Only a cancer center in the Midwest has developed a radiation treatment for your type of tumor, and it has 14 years of data to show outstanding outcomes.

You ask your doctor about the radiation treatment, but when the hospital AI system processes your case, it recommends the practice of the majority of hospitals — brain surgery. Your doctor points out that even if they refer you to that cancer center in the Midwest, your insurance company’s AI will probably refuse to pay, because it, too, will probably have been aligned to the recommended standard of care, surgery.

Of course, standards of care guide most medical practice today, but many are variously interpreted by thousands of human clinicians. The danger is that as we go from more than half of all medical practitioners using AI to institutions mandating its use, the recommended practices can be transformed into a monolithic AI-enforced standard of care, with little chance for either patients or doctors to appeal.

In a $5 trillion health care system, financial pressure to use AI to influence clinical decisions — for reasons beyond patient benefit — will only intensify. Errors of commission (like undergoing unnecessary testing) and omission (skipping inexpensive prevention in favor of costly treatments later) will likely escalate.

If, instead, we ensure that AI systems are aligned to serve patients first, medical decisions are likely to become safer, more up-to-date with the latest science, and better communicated to patients.

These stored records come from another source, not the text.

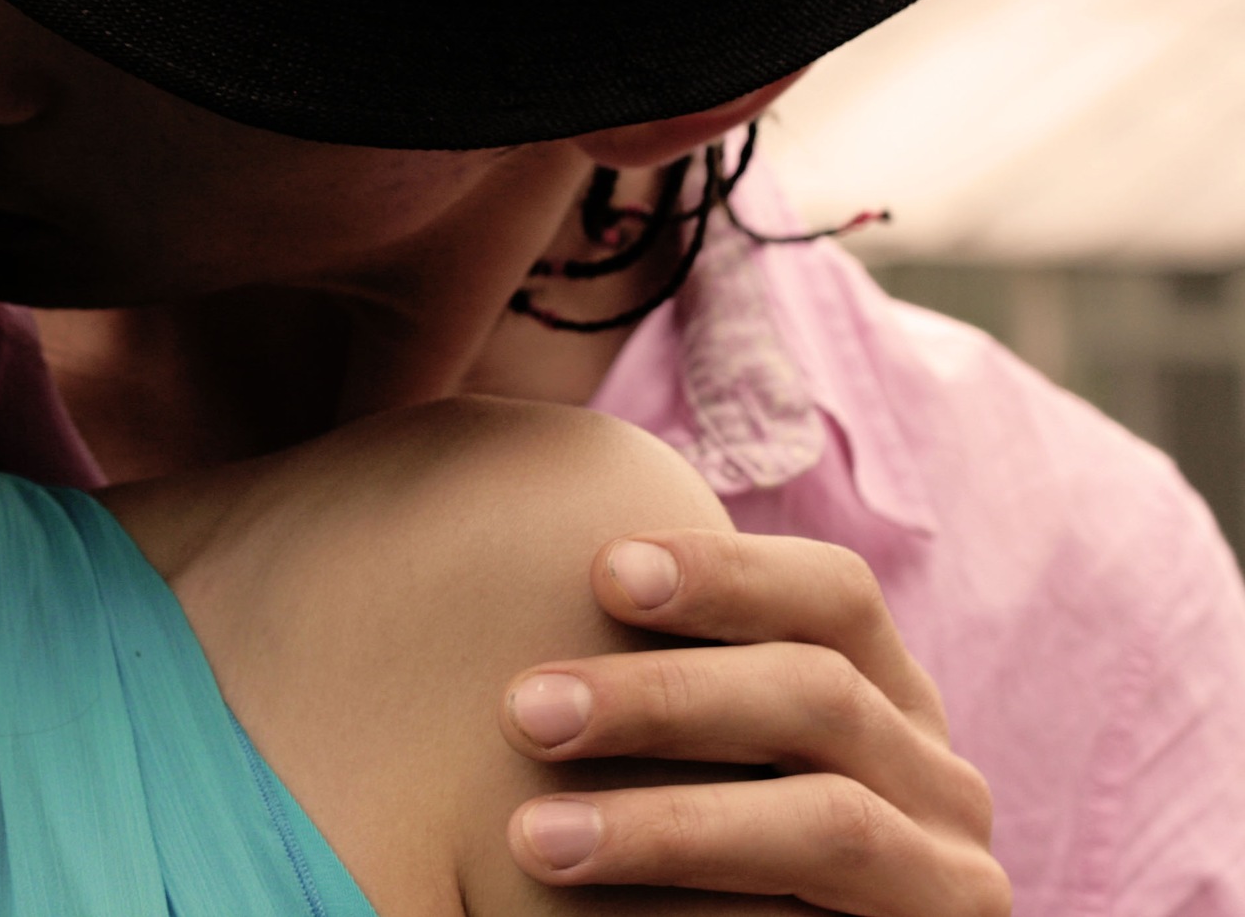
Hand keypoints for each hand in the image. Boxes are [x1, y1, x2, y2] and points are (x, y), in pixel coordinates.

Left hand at [497, 530, 1007, 916]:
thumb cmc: (693, 860)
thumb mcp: (697, 760)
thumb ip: (652, 686)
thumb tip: (505, 610)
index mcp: (878, 693)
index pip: (833, 592)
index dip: (725, 572)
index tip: (600, 571)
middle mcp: (932, 770)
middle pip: (818, 690)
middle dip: (662, 698)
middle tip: (523, 712)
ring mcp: (948, 868)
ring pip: (827, 819)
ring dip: (668, 825)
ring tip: (534, 838)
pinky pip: (835, 912)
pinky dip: (716, 902)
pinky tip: (608, 914)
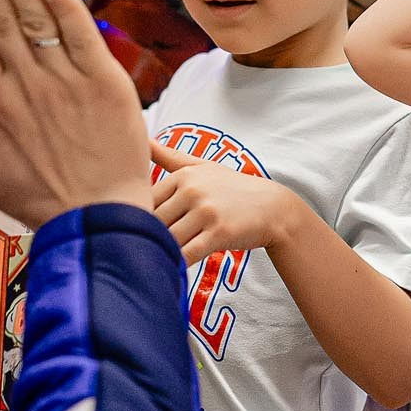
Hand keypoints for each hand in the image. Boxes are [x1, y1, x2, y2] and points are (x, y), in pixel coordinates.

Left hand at [149, 139, 295, 264]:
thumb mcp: (202, 167)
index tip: (138, 231)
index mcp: (184, 176)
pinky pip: (188, 253)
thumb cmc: (233, 187)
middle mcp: (193, 190)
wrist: (273, 207)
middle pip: (153, 221)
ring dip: (160, 252)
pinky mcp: (219, 233)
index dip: (137, 218)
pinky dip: (177, 264)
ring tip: (152, 263)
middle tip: (138, 252)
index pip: (145, 200)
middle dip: (144, 238)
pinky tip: (173, 270)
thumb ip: (169, 157)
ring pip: (168, 239)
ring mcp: (206, 211)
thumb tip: (142, 139)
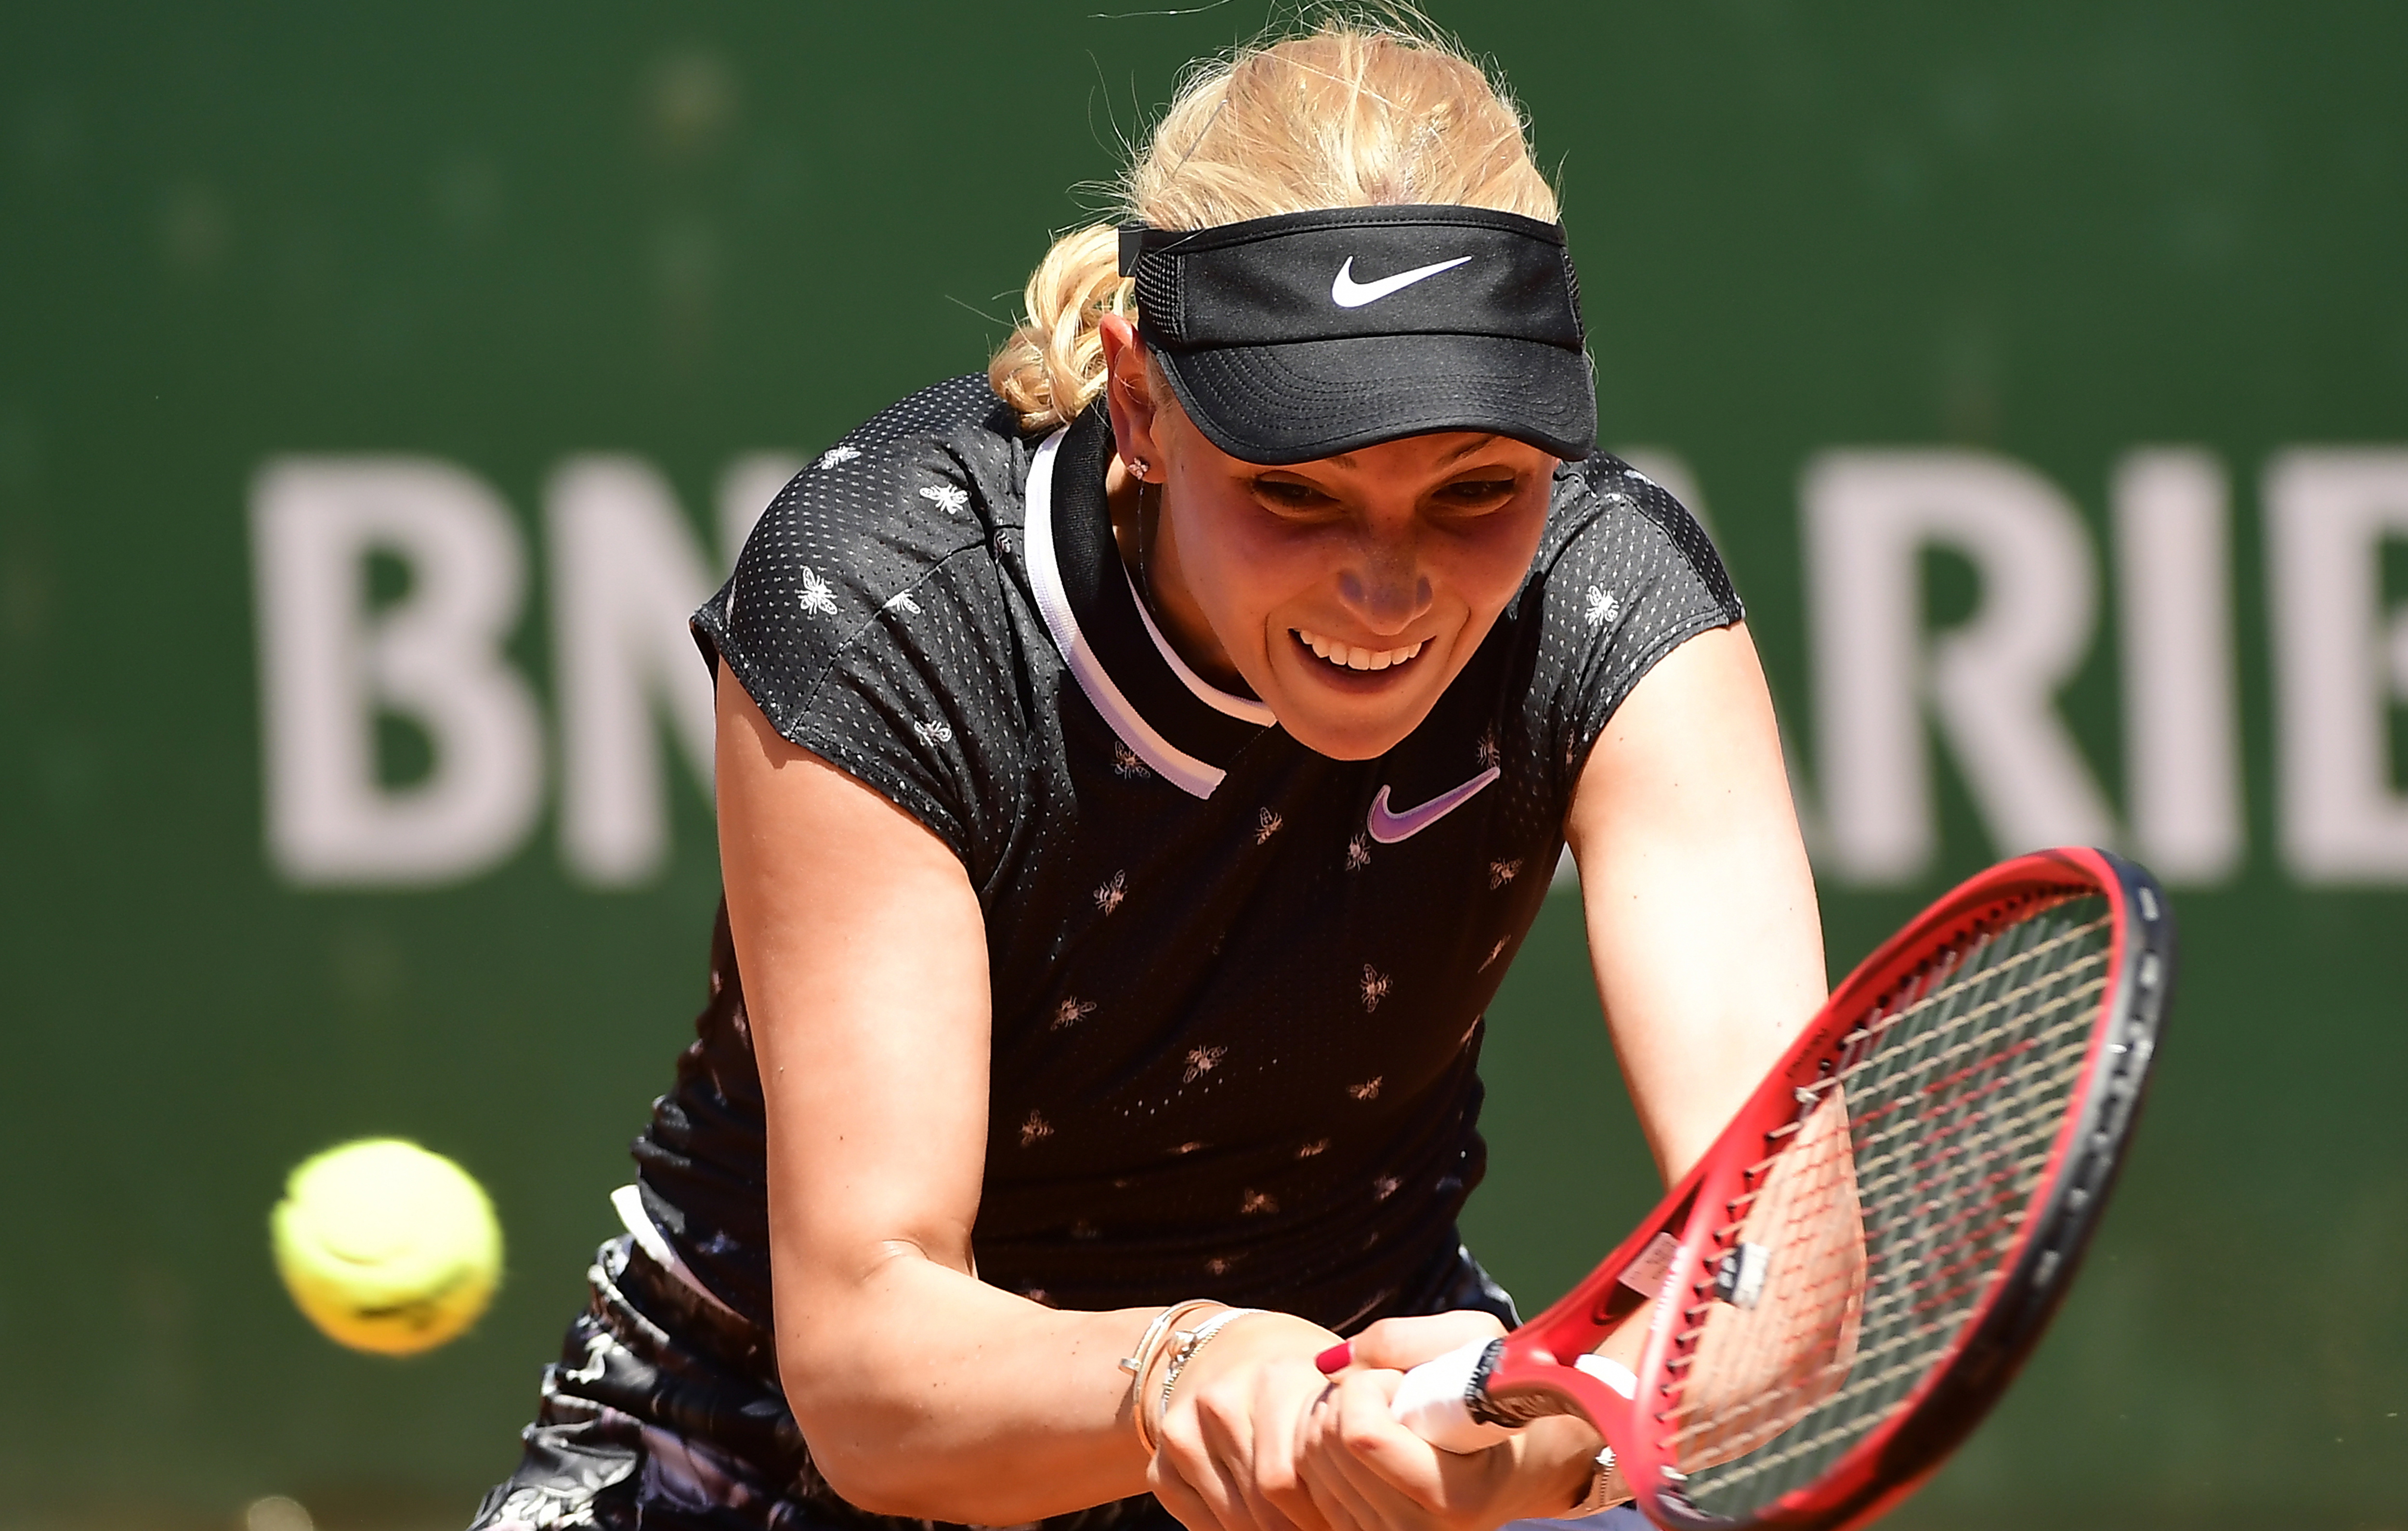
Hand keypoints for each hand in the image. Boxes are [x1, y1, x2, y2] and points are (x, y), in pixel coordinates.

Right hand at [1147, 1311, 1346, 1530]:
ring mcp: (1182, 1431)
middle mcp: (1218, 1401)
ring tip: (1297, 1520)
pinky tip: (1258, 1518)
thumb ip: (1358, 1424)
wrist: (1223, 1351)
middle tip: (1324, 1525)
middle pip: (1263, 1503)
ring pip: (1235, 1519)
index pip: (1289, 1479)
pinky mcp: (1160, 1461)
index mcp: (1272, 1378)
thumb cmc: (1296, 1377)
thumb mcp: (1332, 1385)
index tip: (1344, 1520)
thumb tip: (1389, 1483)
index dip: (1322, 1515)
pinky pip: (1201, 1524)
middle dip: (1300, 1526)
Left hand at [1298, 1312, 1601, 1530]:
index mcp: (1456, 1496)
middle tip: (1395, 1391)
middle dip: (1350, 1397)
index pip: (1361, 1435)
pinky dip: (1326, 1445)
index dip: (1371, 1385)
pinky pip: (1310, 1481)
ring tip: (1385, 1412)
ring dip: (1334, 1417)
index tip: (1404, 1379)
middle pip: (1328, 1444)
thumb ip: (1406, 1340)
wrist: (1531, 1460)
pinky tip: (1366, 1436)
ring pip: (1311, 1460)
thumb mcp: (1480, 1345)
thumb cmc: (1508, 1394)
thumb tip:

That’s a challenge for the health care system as a whole, but let’s start with you, the patient: How do you ensure that the AI advice you research at home actually serves your health — and not someone else’s bottom line?

First, become a savvy AI patient. Exploit what makes AI different from human doctors: infinite patience and multiple perspectives. Ask the same question from different angles. “What would you recommend if you were a surgeon?” Then ask again as if it were a physical therapist. Add constraints: “What if this treatment means I can’t work?”

Get second opinions from different chatbots. Our research at Harvard Medical School’s department of biomedical informatics shows that Claude, ChatGPT, and Gemini have remarkably different clinical approaches: They consistently disagree on the same cases.

Yes, you might need multiple AI bot subscriptions, but that’s cheaper than most co-pays. And yes, bring any advice you receive and might want to implement to your actual doctor. They may mentally groan, but that ship sailed two decades ago, when patients started printing out Google searches.

The more you practice using AI, the better you will be at spotting AI overconfidence — those moments when the chatbot sounds certain but shouldn’t be.

Second, own your data. Get your hands on your medical records. The 21st Century Cures Act guarantees you access to digital versions of your health data. Some hospitals offer this through patient portals. If your hospital connects to Apple Health (more than 800 US hospitals do), you can download files that chatbots can read directly. Even photos of old records help.

Making sense of this data requires extensive prompting skills. But here’s the bet worth making: If you collect these files in a private folder today, advancing AI will soon organize them efficiently and accurately. That time investment in gathering your data now will pay off as the technology improves.

Another caveat: Only a minority of chatbot companies guarantee they won’t retain or learn from your data. Which brings us to the hardest part: policy.

Congress should consider enacting rules for this growing industry. But it should proceed cautiously. Premature legislation could entrench current market leaders and kill promising alternatives, including open-source, patient-aligned chatbots. We’ve seen this before: The implementation of the federal health privacy law, HIPAA, was streamlined by commercial entities that invested in efficient workflows at scale; patients and researchers requiring only occasional access never got such infrastructure and remained stuck navigating institutional bureaucracy.

The best legislation wouldn’t pick winners or mandate specific medical approaches. Instead, it should require truthful labeling — not of ingredients but of influences. What data was used to train this chatbot? What procedures shaped its clinical reasoning? Which health care stakeholders influenced its development? What happens to the data you submit, and do you have any control over it?

With transparency different chatbots would reflect different values and clinical philosophies, serving diverse patient populations. AI platforms already provide “model cards” laying out their origins and specs. Think of this as an evolution of those cards to describe crucial details relevant to medicine, For example, did health care stakeholders influence the alignment of the model? Does the model prioritize outcomes or costs? Monitoring and enforcement would be crucial.

We’re in a strange moment. At-home AI that could genuinely help patients navigate complex medical decisions is emerging, just as powerful financial interests are taking control of those same tools.

The question isn’t whether AI will transform health care, as it already has begun to do that. The question is whether that transformation serves patients or profits.

Your move. Treat your health data as if it matters, interrogate your AI advisers the way skeptical journalists would question their sources, and demand transparency from the companies building these tools. The alternative is letting a $5 trillion industry decide what’s best for you — one chatbot response at a time.